[[ Passage open ]]

Subject: Quality and Performance
From: tgl@sss.pgh.pa.us (Tom Lane)
Date: 11/27/2007 1:54:41 PM
Alvaro Herrera <alvherre@alvh.no-ip.org> writes:
> Joshua D. Drake wrote:
>> Well I think that we do take performance into account. I agree
>> that we should *never* have a regression in performance from release
>> to release, which is what I believe has inspired this thread.
> Hmm. I have developed several features that have driven performance
> down.
Even changes that are not feature additions but intended solely to
improve performance may have corner cases where they are losses rather
than wins. I think "*never* have a regression in performance" is not
only pie-in-the-sky but would be a bad policy to adopt, because it
would mean for instance that we couldn't intentionally optimize common
cases at the expense of uncommon ones.

[[ Passage closed ]]

Tasks to perform —
• a. Echo everything in the message from "Even changes that" down to "of uncommon ones.".
• b. Using the message, answer each question briefly, one answer per line, each marked to match its question.
(i) Who sent the message?
(ii) Who says they have developed several features that drove performance down?
(iii) What would a policy of never having a performance regression prevent the project from doing?
• c. For each statement below, say yes or no depending on whether the message supports it, and quote the words from the message that decide it.
(i) Joshua D. Drake believes a performance regression inspired the thread.
(ii) The message claims that changes intended solely to improve performance always turn out to be wins.
(iii) Tom Lane thinks a never-regress policy would be a good one to adopt.

[[ Data provided open ]]

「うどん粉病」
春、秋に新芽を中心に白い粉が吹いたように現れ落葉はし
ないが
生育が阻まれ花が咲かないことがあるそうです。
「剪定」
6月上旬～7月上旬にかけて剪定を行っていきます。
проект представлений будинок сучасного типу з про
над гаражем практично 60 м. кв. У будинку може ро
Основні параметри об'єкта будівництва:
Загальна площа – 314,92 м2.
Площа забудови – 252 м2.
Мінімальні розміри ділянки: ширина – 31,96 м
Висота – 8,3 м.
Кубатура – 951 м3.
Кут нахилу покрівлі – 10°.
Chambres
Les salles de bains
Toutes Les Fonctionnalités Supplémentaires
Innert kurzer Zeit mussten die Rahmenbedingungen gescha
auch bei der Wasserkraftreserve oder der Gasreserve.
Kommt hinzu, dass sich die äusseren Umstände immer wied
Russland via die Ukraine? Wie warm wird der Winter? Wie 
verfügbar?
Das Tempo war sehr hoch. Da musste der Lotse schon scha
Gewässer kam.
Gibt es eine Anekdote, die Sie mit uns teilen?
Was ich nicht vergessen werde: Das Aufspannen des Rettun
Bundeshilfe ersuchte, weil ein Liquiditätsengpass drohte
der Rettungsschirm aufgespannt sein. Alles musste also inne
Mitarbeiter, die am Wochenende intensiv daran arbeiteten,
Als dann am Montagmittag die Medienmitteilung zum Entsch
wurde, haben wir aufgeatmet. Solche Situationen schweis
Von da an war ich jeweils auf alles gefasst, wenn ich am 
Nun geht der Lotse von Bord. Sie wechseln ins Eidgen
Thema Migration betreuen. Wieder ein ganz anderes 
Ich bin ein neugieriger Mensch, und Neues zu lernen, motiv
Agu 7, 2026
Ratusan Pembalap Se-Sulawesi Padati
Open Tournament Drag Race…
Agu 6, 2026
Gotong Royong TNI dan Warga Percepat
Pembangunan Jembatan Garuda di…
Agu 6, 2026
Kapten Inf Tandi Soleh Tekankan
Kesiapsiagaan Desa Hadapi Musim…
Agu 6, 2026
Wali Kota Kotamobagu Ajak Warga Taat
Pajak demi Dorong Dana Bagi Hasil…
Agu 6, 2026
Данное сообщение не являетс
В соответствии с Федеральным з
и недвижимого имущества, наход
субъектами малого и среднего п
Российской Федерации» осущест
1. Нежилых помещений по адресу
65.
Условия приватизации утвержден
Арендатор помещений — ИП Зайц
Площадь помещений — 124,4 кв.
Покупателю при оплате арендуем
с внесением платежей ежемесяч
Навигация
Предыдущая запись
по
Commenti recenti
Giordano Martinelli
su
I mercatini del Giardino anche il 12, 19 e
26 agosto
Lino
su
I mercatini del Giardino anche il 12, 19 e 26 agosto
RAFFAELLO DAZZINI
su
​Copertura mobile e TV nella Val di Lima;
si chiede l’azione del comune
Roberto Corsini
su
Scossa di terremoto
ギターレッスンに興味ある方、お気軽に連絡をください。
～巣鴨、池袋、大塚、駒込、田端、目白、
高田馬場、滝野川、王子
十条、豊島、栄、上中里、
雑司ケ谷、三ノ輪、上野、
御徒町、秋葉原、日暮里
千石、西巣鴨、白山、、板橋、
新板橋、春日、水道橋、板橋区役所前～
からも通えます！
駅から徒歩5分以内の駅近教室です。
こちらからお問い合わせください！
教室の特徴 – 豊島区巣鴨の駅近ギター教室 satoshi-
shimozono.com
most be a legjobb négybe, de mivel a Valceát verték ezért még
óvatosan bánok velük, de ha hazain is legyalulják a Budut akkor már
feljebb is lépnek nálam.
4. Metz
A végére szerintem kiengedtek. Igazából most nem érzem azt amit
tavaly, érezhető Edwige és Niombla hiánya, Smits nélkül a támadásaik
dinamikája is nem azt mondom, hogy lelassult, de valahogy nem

[[ Data provided closed ]]

Answers provided —
• a.
Even changes that are not feature additions but intended solely to
improve performance may have corner cases where they are losses rather
than wins. I think "*never* have a regression in performance" is not
only pie-in-the-sky but would be a bad policy to adopt, because it
would mean for instance that we couldn't intentionally optimize common
cases at the expense of uncommon ones.

• b.
(i) Tom Lane
(ii) Alvaro Herrera
(iii) Intentionally optimizing common cases at the expense of uncommon ones

• c.
(i) Yes: "which is what I believe has inspired this thread."
(ii) No: "may have corner cases where they are losses rather than wins."
(iii) No: "would be a bad policy to adopt"